HOME > Chowhound > Home Cooking >


Salting aubergine (eggplant) - obsolete?

Most aubergine recipes I find tell you to 'degorge' the flesh by heavily salting it and weighting it for about half an hour or more. I've recently heard, however, that modern varieties of aubergine no longer contain those horrible bitter compounds that the salting is supposed to draw out, and so theoretically you could skip this step and avoid the extra effort, time and salt it asks for. Is this true? Or does the salting have another purpose beyond drawing out bitter flavours? I have to say, I have tried both ways various times and have never really been able to put my finger on any real difference, but am definitely no expert... Looking forward to hearing from aubergine/eggplant veterans!

  1. Click to Upload a photo (10 MB limit)
  1. Salting and pressing removes water -- which may be more important than removing bitterness.

    1. As l don't like excess salt, l saute in a non-stick pan or on grill with no fat, and the salt is not needed.

      1. I vote for obsolete. I never salt/weight eggplant/aubergine/brinjal any more, any variety.

        1. I didn't salt eggplant/aubergine in the past, but recently I discovered that salting it causes it to absorb much less oil. The end product is also firmer to the bite. As much as I hate doing extra work, the result is very much worth it to me.

          1. I always salt and never weight. Salting closes those pores that otherwise will suck as much oil as you give them! Claudia Roden's method to soak eggplant in milk seems to work too.

            1. I slice then salt overnight then rinse, The aubergines shrivel a bit, but can be fried without absorbing oil.

              1. Depends on how they are being cooked, and "females" seem to need it more than "males". "Female" eggplant should be generally avoided IMHO if you are buying from the store, but if you buy by the case or grow them you get what you get :(

                I do realize their is no real female and male difference in plants, but there is a lot of truth to the oval vs circle dimple thing.

                1. It may have to do with the type of eggplant - most of the recipes I've seen that call for salting assume you're using one of the big Italian-style ones. I usually use the long, thin Japanese or Chinese varieties, which don't usually call for salting. (I usually grill them, but that's another topic)

                  1. It's years since I salted aubergine to reduce bitterness.

                    As others have said, sometimes you want to salt to achieve a particular texture before cooking.

# [Data to examine]
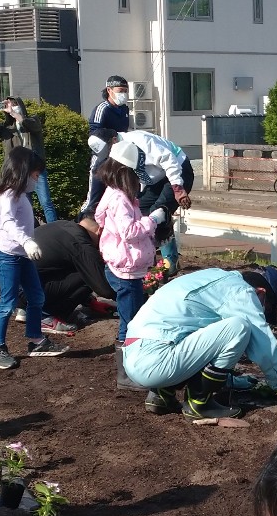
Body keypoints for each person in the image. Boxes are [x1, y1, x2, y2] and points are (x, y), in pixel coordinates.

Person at [120, 266, 277, 419]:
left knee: (198, 327)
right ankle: (199, 403)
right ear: (261, 292)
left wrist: (233, 382)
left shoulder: (215, 278)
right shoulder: (241, 291)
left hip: (136, 354)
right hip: (156, 362)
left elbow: (204, 345)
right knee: (239, 327)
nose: (262, 312)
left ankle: (161, 394)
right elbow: (264, 345)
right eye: (266, 307)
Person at [0, 146, 68, 370]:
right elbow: (6, 222)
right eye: (35, 174)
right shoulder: (8, 196)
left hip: (22, 256)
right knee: (8, 303)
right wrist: (23, 242)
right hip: (9, 256)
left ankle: (36, 340)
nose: (37, 179)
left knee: (36, 297)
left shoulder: (20, 195)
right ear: (23, 171)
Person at [91, 128, 194, 275]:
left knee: (159, 211)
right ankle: (147, 260)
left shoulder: (140, 141)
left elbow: (169, 159)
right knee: (140, 213)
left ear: (114, 140)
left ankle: (170, 262)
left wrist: (178, 188)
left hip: (178, 169)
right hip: (155, 179)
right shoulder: (118, 150)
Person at [95, 140, 159, 344]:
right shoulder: (120, 199)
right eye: (135, 175)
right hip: (126, 269)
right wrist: (152, 220)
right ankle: (127, 353)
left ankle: (128, 348)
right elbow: (129, 232)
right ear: (125, 173)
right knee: (131, 319)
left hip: (122, 263)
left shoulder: (111, 192)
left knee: (129, 313)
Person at [32, 214, 116, 327]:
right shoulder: (81, 242)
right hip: (30, 291)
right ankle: (45, 315)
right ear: (100, 231)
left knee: (83, 269)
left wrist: (89, 301)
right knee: (89, 274)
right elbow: (105, 289)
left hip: (15, 287)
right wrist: (130, 296)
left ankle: (30, 308)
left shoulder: (63, 225)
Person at [0, 98, 55, 226]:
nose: (11, 107)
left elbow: (31, 125)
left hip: (36, 168)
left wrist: (14, 113)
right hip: (20, 171)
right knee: (26, 203)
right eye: (8, 105)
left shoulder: (33, 120)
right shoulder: (7, 128)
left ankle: (54, 228)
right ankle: (32, 229)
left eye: (14, 104)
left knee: (46, 202)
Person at [82, 75, 132, 212]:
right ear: (109, 90)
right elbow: (94, 133)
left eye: (125, 91)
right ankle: (85, 218)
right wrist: (112, 135)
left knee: (119, 197)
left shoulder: (125, 109)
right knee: (94, 198)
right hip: (102, 157)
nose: (124, 94)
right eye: (120, 91)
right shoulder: (102, 108)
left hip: (120, 157)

# [Instructions to follow]
Copy the aubergine discussion, beginning at the words "1. I always" and stopping after "to work too.", but swap "milk" for "buttermilk". The data come from a separate source.

# [Final answer]
1. I always salt and never weight. Salting closes those pores that otherwise will suck as much oil as you give them! Claudia Roden's method to soak eggplant in buttermilk seems to work too.